Jetzt ist also Halbzeit. Anfänge, Änderungen, Verwerfungen und Neuanfänge – so sieht die erste Bilanz aus. Wenn man genauer hinguckt sind die 20 Ideen und Sachen, die in Tenever produziert werden und alle spätestens Ende Mai ausgestellt werden, zum Teil genauso schräg wie spannend. Aber immer kommen sie daher mit jeder Menge kunstsinniger Unterfütterung.

Bücher sind das eine. Ihre Bibliothek mitbringen, wollte zum Beispiel Christiane. Die Bücher durchlöchern und an die Wand nageln, als „Haut“ sozusagen. So ganz klappt das zwar nicht. Aber was sagt das über Tenever? Liest der „Durchschnitts-Mieter“ dort nicht oder nur anders? Ganz klar wird das nicht.

Nicht ganz klar ist auch, was das mit dem Zahn soll. Während die Kommilitonen am Ende „wieder weggehen mit ihrem Zeug“, wollte Arne Spuren im Stadtteil hinterlassen. Und das mit seinem Zahn. Einen alten, den er einmauern will, „in dem anonymen Raum“, in den bald andere einziehen werden und hinter Tapeten und Beton alles, nur keine Kieferhinterlassenschaften vermuten. Vielleicht schützt der Zahn vor Karies? Oder im Gegenteil sorgt voodoomäßig für Paradontose? Wer weiß.

Das Tenever-Projekt der Hochschule soll auch eine Annäherung an die rund 6.500 Menschen im Quartier sein. Die manchmal gelingt – ganz ehrlich und offen. Zum Beispiel bei Jana oder Sabine, die via Fotos oder Ölbilder „Begegnung und Kommunikation“ in Tenever suchten. Dort auf fremde Wohnungen und Kulturen stießen, scheue Menschen kennen lernten, die sie später aber zum Essen an den Tisch baten, und von denen sich – wider Erwarten – 500 in Janas Atelier-Wohnung ablichten ließen. So viele wie wahrscheinlich noch nie in dieser Wohnung waren. In all den Jahren nicht.

========

= DEINE AUFGABE =
Aktualisiere im Textauszug die Stelle, die mit „Jetzt ist also“ beginnt und bis „wird das nicht.“ weitergeht. Schreib sie neu auf und setz dabei „Büchersammlung“ für „Bibliothek“ ein.

= MATERIAL =
========

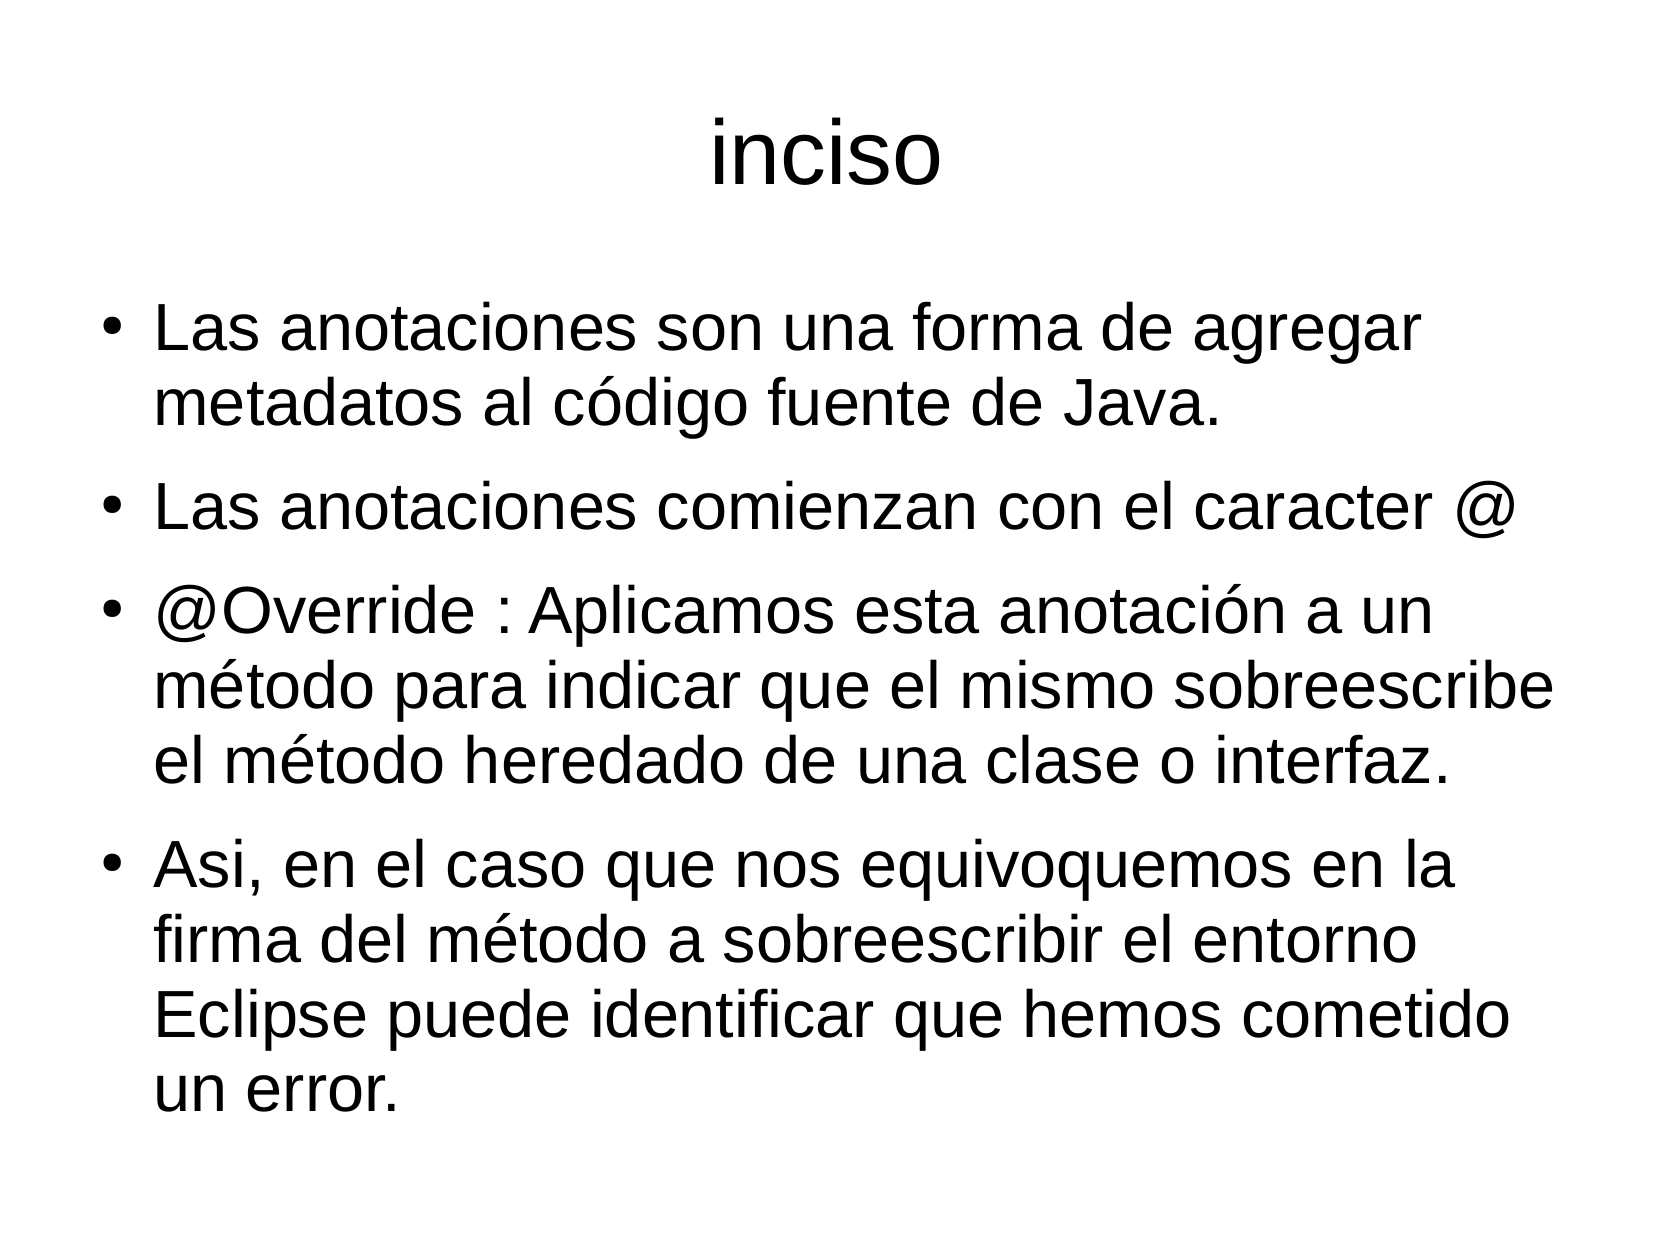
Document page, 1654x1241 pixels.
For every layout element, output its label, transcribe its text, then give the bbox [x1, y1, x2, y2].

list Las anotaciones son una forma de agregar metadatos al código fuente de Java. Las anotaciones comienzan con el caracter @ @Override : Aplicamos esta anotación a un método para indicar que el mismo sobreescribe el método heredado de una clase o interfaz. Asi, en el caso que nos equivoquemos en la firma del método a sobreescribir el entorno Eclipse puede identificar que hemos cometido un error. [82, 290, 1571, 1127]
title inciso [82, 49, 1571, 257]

========

= RICHTIGES ERGEBNIS =
Jetzt ist also Halbzeit. Anfänge, Änderungen, Verwerfungen und Neuanfänge – so sieht die erste Bilanz aus. Wenn man genauer hinguckt sind die 20 Ideen und Sachen, die in Tenever produziert werden und alle spätestens Ende Mai ausgestellt werden, zum Teil genauso schräg wie spannend. Aber immer kommen sie daher mit jeder Menge kunstsinniger Unterfütterung.

Bücher sind das eine. Ihre Büchersammlung mitbringen, wollte zum Beispiel Christiane. Die Bücher durchlöchern und an die Wand nageln, als „Haut“ sozusagen. So ganz klappt das zwar nicht. Aber was sagt das über Tenever? Liest der „Durchschnitts-Mieter“ dort nicht oder nur anders? Ganz klar wird das nicht.